Language to Rewards for Robotic Skill Synthesis (2023.6.14 Google DeepMind)
Website
https://language-to-reward.github.io/
Problem
reward shaping in robotics
Solution
utilize LLMs to define reward parameters, and bridge the gap between high-level language instructions or corrections to low-level robot actions
Reward translator + Motion controller
Reward translator:
User instructions + Motion template and rules → Motion description
Motion description + Reward Coder Prompt → Reward function
The transformation is done by LLM
Keypoints:
-
Step by step thinking:
Not directly generate codes but firstly generate description and then generate codes
-
Template:
Directly generating codes is difficult for LLM. But it is much more easier to complete a template
Contributions
Firstly apply the LLM to reward shaping in for robotic skill synthesis
Weaknesses
- Still much work(template design) need to be done by human.
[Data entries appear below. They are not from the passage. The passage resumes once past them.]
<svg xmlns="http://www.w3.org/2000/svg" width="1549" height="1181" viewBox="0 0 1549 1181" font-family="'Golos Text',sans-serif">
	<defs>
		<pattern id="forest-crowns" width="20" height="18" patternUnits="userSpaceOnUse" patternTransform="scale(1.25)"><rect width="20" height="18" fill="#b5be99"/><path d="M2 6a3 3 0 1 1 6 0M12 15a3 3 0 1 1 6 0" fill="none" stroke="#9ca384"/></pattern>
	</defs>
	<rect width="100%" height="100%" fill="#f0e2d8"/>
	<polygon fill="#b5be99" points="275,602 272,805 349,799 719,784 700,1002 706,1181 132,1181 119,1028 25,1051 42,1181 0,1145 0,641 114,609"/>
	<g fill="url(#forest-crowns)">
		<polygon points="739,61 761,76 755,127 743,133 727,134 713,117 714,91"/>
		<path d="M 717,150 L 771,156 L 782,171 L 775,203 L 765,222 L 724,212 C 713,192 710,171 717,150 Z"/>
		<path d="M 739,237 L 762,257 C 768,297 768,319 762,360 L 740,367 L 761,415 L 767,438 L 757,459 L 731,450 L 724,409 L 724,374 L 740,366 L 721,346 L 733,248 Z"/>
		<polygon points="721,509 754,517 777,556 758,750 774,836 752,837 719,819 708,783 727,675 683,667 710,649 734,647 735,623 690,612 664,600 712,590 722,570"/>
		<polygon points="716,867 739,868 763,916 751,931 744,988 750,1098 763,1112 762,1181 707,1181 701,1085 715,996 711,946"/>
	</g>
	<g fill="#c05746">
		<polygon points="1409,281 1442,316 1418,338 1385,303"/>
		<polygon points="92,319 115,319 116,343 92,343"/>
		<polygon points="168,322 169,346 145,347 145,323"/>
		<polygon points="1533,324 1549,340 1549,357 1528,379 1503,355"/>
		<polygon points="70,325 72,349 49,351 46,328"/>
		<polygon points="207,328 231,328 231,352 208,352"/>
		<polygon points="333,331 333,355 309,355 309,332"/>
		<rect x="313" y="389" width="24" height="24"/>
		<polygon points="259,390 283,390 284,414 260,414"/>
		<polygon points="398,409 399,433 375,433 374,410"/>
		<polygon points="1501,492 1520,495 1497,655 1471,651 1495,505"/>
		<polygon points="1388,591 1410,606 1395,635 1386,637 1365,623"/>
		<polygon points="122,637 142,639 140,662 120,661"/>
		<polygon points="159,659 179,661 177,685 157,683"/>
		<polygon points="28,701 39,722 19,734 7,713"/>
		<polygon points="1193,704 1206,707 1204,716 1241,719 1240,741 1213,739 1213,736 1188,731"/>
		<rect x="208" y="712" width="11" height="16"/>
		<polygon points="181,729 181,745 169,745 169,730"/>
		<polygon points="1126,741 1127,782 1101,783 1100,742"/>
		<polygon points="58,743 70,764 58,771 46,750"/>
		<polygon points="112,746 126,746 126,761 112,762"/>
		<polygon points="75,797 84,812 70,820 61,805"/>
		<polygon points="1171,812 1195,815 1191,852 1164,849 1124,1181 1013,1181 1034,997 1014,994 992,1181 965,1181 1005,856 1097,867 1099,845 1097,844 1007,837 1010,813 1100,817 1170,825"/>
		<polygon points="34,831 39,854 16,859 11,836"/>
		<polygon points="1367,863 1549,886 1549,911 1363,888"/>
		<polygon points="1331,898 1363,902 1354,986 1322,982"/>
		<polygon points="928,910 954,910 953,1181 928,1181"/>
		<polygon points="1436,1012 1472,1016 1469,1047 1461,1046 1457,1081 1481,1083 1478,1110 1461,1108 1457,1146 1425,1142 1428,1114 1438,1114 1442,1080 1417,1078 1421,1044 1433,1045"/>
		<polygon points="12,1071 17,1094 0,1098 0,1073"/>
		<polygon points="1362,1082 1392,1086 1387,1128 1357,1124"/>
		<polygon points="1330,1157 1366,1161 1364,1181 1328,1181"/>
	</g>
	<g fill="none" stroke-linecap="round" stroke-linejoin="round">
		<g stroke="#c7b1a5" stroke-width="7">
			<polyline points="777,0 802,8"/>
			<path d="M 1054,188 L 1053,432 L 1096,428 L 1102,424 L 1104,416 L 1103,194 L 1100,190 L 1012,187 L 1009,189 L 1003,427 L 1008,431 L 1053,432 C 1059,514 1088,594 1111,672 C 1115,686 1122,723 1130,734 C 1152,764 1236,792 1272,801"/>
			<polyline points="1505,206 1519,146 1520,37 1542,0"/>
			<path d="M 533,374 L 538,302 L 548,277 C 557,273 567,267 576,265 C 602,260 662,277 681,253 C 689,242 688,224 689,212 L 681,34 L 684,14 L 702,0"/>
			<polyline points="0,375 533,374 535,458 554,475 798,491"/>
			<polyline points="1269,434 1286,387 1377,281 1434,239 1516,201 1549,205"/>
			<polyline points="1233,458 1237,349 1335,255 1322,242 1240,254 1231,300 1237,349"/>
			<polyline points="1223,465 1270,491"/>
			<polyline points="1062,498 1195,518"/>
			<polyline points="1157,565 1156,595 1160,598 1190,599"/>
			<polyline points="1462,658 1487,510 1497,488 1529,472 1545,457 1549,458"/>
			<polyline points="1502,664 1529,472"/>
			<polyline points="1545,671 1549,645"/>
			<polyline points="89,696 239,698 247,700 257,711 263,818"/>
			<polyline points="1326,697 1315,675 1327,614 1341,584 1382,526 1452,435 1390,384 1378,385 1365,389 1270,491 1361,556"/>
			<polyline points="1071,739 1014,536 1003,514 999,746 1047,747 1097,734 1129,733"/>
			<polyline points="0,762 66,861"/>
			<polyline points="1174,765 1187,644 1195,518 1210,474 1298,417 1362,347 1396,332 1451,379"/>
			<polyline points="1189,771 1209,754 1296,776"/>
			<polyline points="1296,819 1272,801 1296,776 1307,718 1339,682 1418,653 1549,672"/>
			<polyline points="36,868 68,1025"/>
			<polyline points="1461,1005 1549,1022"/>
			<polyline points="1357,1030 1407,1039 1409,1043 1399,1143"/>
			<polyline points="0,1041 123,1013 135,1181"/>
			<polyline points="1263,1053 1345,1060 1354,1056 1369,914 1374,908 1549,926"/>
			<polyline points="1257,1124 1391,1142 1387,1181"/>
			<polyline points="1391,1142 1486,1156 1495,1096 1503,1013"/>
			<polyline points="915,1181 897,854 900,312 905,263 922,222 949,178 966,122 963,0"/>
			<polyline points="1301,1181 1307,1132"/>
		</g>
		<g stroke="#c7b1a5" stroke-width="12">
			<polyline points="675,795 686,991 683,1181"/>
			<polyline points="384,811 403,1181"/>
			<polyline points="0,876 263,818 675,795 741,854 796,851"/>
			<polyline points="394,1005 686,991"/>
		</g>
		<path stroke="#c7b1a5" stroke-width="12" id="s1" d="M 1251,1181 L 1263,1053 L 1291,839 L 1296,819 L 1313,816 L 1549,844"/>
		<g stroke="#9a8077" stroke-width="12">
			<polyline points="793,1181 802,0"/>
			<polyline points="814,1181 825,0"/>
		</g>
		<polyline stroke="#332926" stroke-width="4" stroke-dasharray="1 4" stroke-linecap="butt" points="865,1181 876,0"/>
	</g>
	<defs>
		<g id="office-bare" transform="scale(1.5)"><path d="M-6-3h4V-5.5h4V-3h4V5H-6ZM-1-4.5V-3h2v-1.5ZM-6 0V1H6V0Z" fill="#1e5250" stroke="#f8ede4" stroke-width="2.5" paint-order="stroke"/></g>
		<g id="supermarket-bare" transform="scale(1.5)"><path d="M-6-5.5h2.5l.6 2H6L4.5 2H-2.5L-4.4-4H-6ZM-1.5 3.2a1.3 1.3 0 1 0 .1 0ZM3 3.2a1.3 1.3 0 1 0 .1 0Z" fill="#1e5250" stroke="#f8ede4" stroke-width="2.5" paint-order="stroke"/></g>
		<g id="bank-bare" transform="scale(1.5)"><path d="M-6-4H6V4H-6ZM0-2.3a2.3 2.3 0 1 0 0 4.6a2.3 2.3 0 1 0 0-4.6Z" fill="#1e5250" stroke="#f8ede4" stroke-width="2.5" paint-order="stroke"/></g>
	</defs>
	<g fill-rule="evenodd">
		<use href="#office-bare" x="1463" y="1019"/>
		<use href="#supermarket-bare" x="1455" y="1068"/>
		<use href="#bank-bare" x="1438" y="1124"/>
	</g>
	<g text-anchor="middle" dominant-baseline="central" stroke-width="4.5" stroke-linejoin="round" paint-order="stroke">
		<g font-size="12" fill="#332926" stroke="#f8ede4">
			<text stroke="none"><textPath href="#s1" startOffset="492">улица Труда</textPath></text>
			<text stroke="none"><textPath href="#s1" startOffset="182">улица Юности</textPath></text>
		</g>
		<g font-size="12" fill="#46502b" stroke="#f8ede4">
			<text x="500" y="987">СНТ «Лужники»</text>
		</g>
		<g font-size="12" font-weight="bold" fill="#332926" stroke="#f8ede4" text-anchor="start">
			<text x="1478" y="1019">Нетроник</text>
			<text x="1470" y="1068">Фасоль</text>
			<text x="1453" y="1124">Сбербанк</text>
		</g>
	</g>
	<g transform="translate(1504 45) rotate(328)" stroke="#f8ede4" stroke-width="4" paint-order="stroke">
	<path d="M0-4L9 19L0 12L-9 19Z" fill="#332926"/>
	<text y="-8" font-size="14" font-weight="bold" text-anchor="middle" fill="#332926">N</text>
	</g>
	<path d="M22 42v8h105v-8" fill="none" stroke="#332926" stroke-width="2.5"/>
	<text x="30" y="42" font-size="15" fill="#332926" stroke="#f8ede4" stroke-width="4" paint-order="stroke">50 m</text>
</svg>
- Constraining the reward design space helps improve stability of the system while sacrifices some flexibility.
Experiments
Environment: MuJoCo MPC
Underlying LLM: GPT-4
2 robots: quadrupted robot(locomotion) and dexterous manipulator(manipulation)
Comparison and ablation experiment:
Reflection
- learn to tell a good story.
- If you have a novel idea, but it does not work well. Maybe you can try to take a step back (i.e. template in this paper) to let it work temporarily. Figure out how to let it work later.